[ABOUT THIS EXERCISE]
Repeat the stretch of entries from the line containing "Is the value of Credit" through the line containing "Is the value of начислено", both lines included. Leave the pictures out of your answer.

[SOURCE RECORDS]
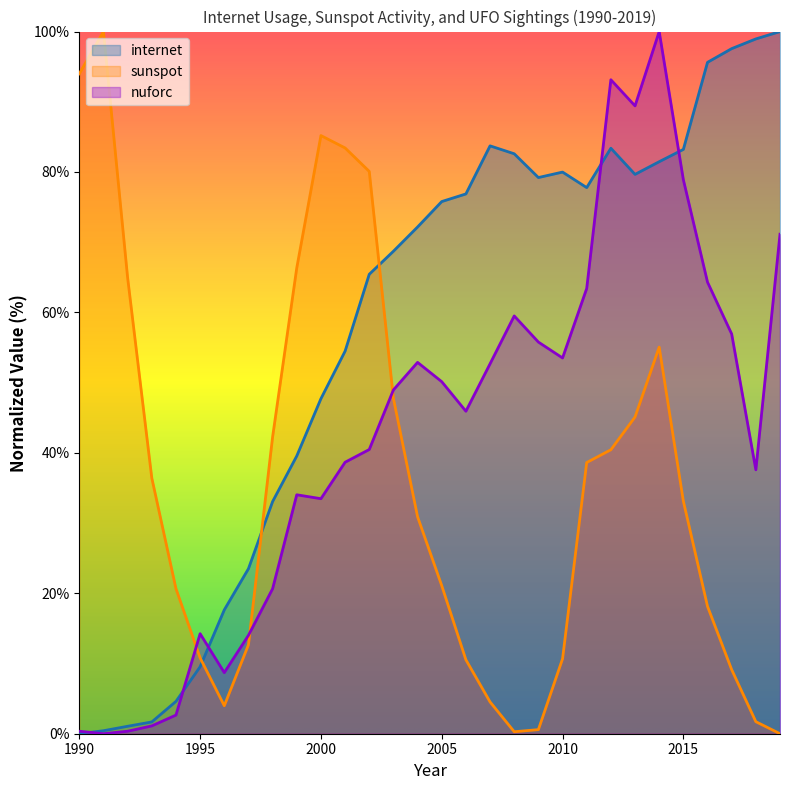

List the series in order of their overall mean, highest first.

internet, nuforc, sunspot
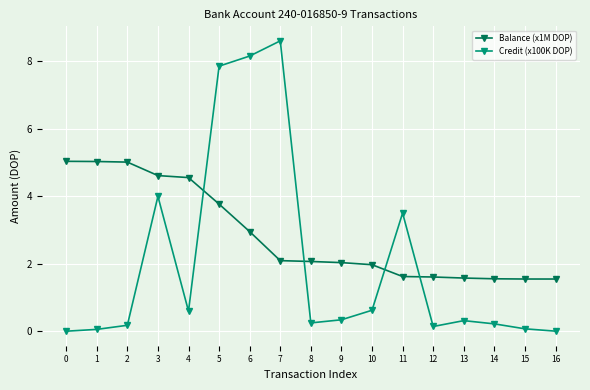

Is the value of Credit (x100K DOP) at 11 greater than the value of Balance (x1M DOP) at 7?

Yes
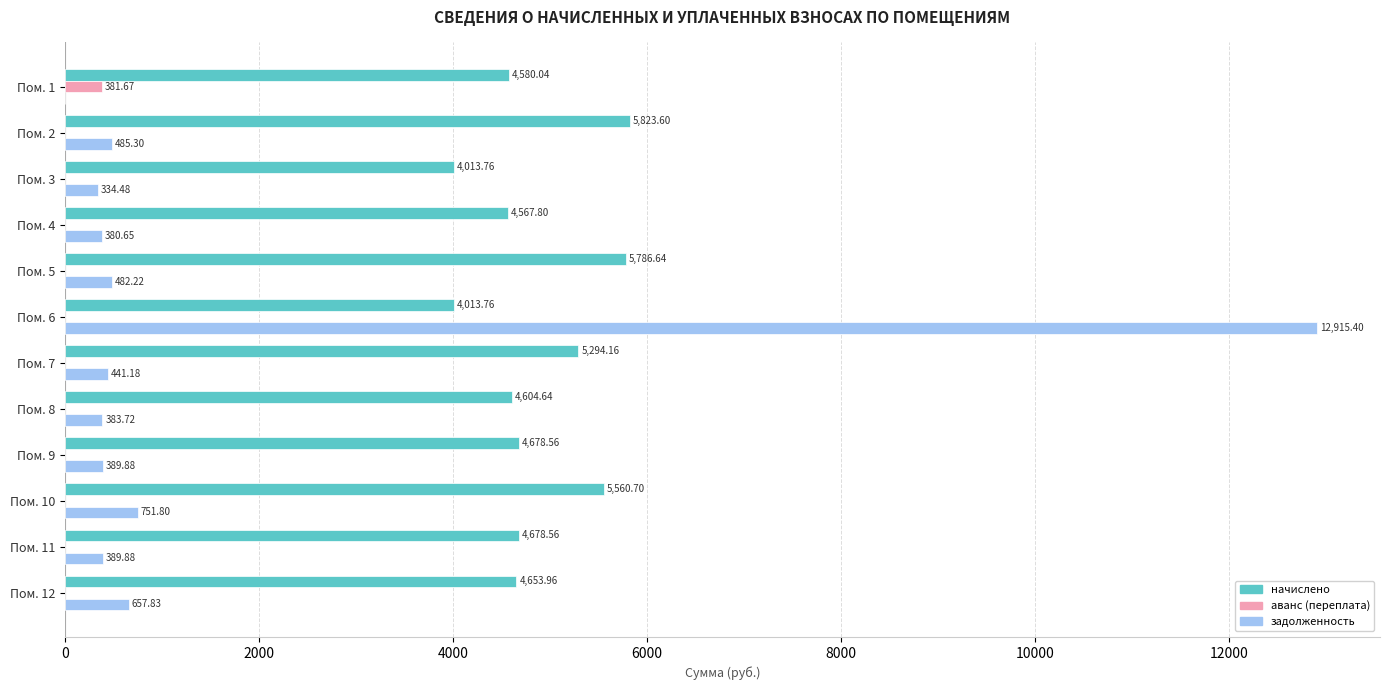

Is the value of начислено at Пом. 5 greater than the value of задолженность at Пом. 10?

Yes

* * *

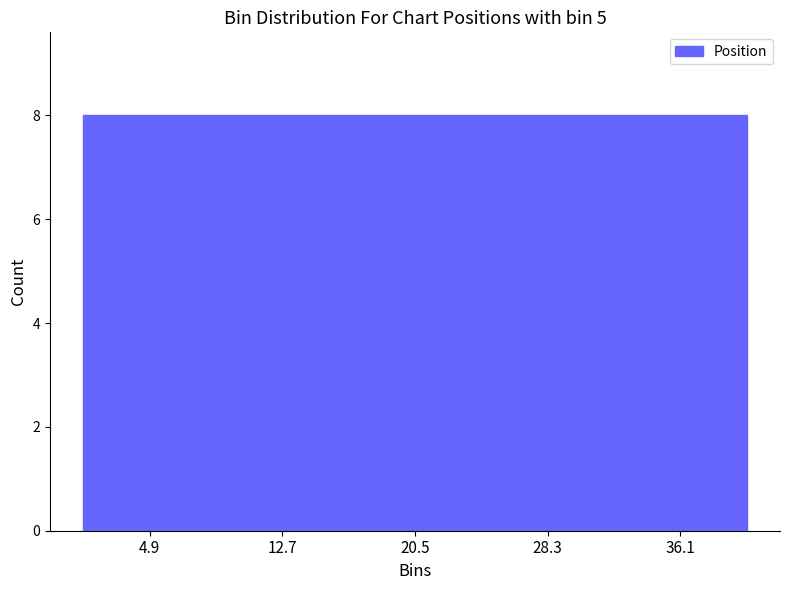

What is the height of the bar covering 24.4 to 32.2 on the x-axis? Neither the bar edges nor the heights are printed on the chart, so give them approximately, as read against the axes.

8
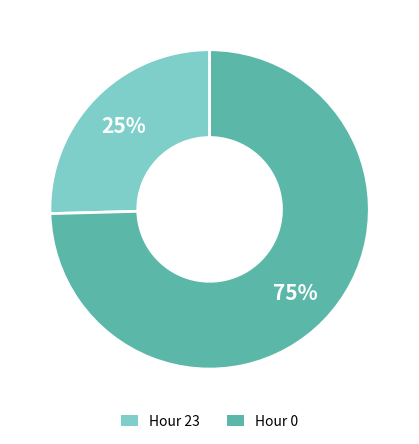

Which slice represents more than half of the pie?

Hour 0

[EXERCISE ANSWER]
Is the value of Credit (x100K DOP) at 11 greater than the value of Balance (x1M DOP) at 7?

Yes

Is the value of начислено at Пом. 5 greater than the value of задолженность at Пом. 10?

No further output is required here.